BoE MEMBERS AND REFORM.  I throw my hands up and say I honestly don’t know what to do.  As an unaffiliated registered voter, I am friendly with members of both political parties.  But here are my observations:   1) It’s a thankless job for those who seek it; 2) You have BOTH political parties pulling the strings on members and potential candidates. 3) Personality and style differences abound; 4)There has been no training for these folks to oversee a 150M+ budget;  5) Ideology bumps up against practicality; 6) Years and years of Stockholm Syndrome exists – where in many cases many BoE members have gotten too cozy with  administrators, especially when staff and BoE members have  been around  for decades.    7) And finally, from what I can see, a town of people who sometimes just like to fight.

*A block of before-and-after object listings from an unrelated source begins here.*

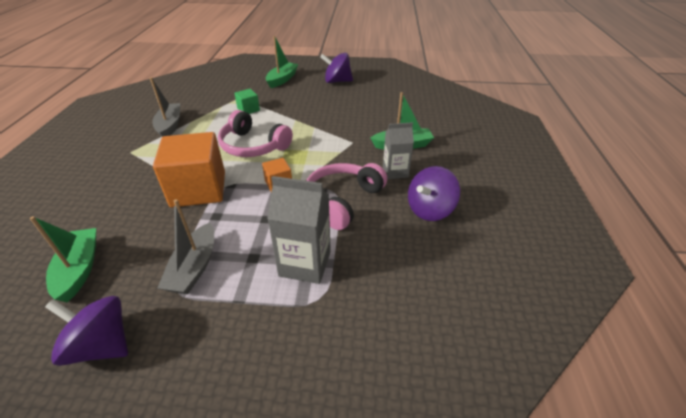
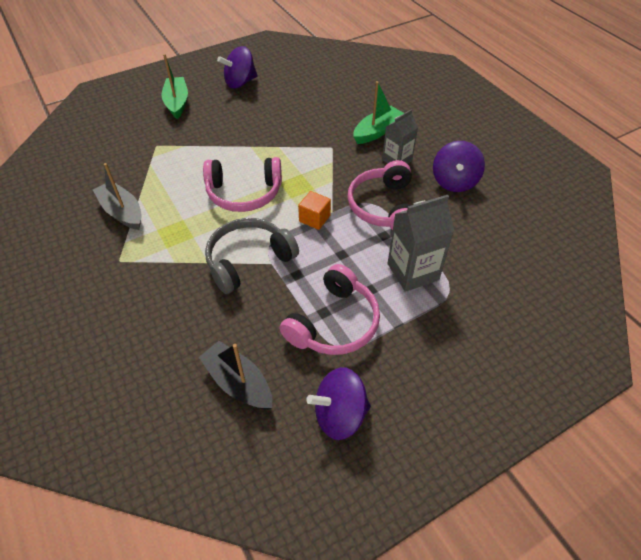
camera: 35 degrees left, 10 degrees up
green boat [29,216,96,302] -> black boat [199,341,272,410]
orange cube [153,132,225,207] -> grey headphones [205,218,299,294]
grey boat [158,199,214,294] -> pink headphones [280,264,380,355]
green cube [234,89,260,114] -> none

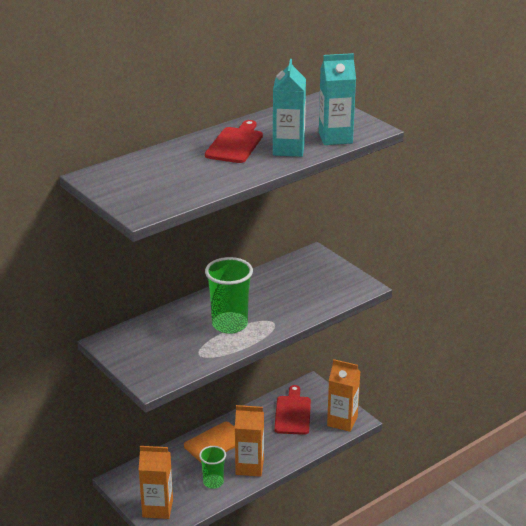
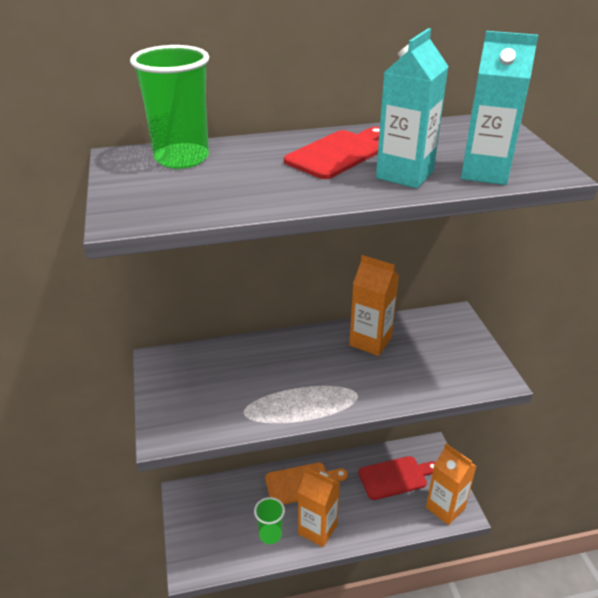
camera: 25 degrees right, 5 degrees up
orange carton [139,446,173,519] -> orange carton moved to [349,255,399,356]
green cup [205,257,253,334] -> green cup moved to [130,45,209,169]
red cutting board [274,385,311,435] -> red cutting board turned 45 degrees clockwise [358,456,436,500]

The current structure seems to have insured a stalemate and with that status quo.  Perhaps charter reform is what the city needs?

Not originally from Norwalk,  I am constantly amazed at how this town prefers to plot and scheme and  fight amongst itself and air its dirty laundry to our surrounding wealthier suburbs (who incidentally aren’t without their own educational  problems…just look at Greenwich!)  I’ve tried to be respectful but forthright in my personal observations of what goes on in this district and have not hid behind anonymous signatures…thus putting myself  in the firing line.  My public comments  about the two major union heads is based upon MY direct interaction with the two of them as an involved parent.

Finally, US education is in a real pickle at the moment and its going to require a combination of legislation, student based funding and teamwork to move things forward…not just for Norwalk but for the country.  Activism is not for the faint of heart.  Sadly, my sons will come of age in a country that will be 2nd in the world to China and with an educational system that is in need of a drastic overhaul.  Governor Malloy has promised REFORM for Connecticut in 2012. It can’t happen soon enough for our great City.